Exercise requirements »
1/ According to the article on the 1999 A Midsummer Night's Dream, who directed that film?
2/ Print the part of the article on the 1999 A Midsummer Night's Dream starting at "The 1990s were" and ending at "the movies alone.".

Puck on Film

by Allen W. Wright

William Shakespeare's
A Midsummer Night's Dream (1999)

Directed by  Michael Hoffman
Regency Enterprises / Fox Searchlight

Poster for the 1999 A Midsummer Night's Dream

A Hollywood Dream

The 1990s were a good decade for Shakespeare on screen. Kenneth Branagh earned critical acclaim with his 1989 adaptation of Henry V and followed that up with well-regarded versions of Much Ado About Nothing (1993) and Hamlet (1996). If not as critically acclaimed as Branagh’s melancholy Dane, action film star Mel Gibson’s 1990 turn as Hamlet also did well at the box office. And Baz Luhrmann’s modern take on Romeo + Juliet (1996) with star Leonardo DiCaprio made over 10 times its budget. No wonder that William Shakespeare’s name appeared so prominently in the title, that guy was good for business.

Like its 1935 predecessor, this version of A Midsummer Night’s Dream features a galaxy of bankable box office stars. But the 1935 Dream and many of the subsequent film adaptations had started life as a stage production. This Dream was a creature of the movies alone.

Information given »
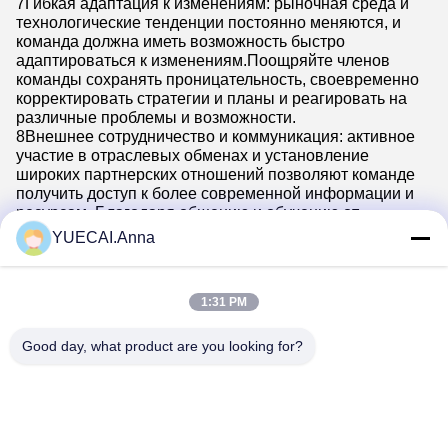
7Гибкая адаптация к изменениям: рыночная среда и
технологические тенденции постоянно меняются, и
команда должна иметь возможность быстро
адаптироваться к изменениям.Поощряйте членов
команды сохранять проницательность, своевременно
корректировать стратегии и планы и реагировать на
различные проблемы и возможности.
8Внешнее сотрудничество и коммуникация: активное
участие в отраслевых обменах и установление
широких партнерских отношений позволяют команде
получить доступ к более современной информации и
ресурсам..Благодаря общению и обучению от
отличных внешних команд или отдельных лиц, новые
YUECAI.Anna
идеи и методы могут постоянно усваиваться, что еще
больше укрепляет общую силу команды.
1:31 PM
Good day, what product are you looking for?
Shenzhen Yuecai Automotive Parts Co., Ltd
13113602041@163.com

Solutions for each task »
1/ Michael Hoffman

2/
The 1990s were a good decade for Shakespeare on screen. Kenneth Branagh earned critical acclaim with his 1989 adaptation of Henry V and followed that up with well-regarded versions of Much Ado About Nothing (1993) and Hamlet (1996). If not as critically acclaimed as Branagh’s melancholy Dane, action film star Mel Gibson’s 1990 turn as Hamlet also did well at the box office. And Baz Luhrmann’s modern take on Romeo + Juliet (1996) with star Leonardo DiCaprio made over 10 times its budget. No wonder that William Shakespeare’s name appeared so prominently in the title, that guy was good for business.

Like its 1935 predecessor, this version of A Midsummer Night’s Dream features a galaxy of bankable box office stars. But the 1935 Dream and many of the subsequent film adaptations had started life as a stage production. This Dream was a creature of the movies alone.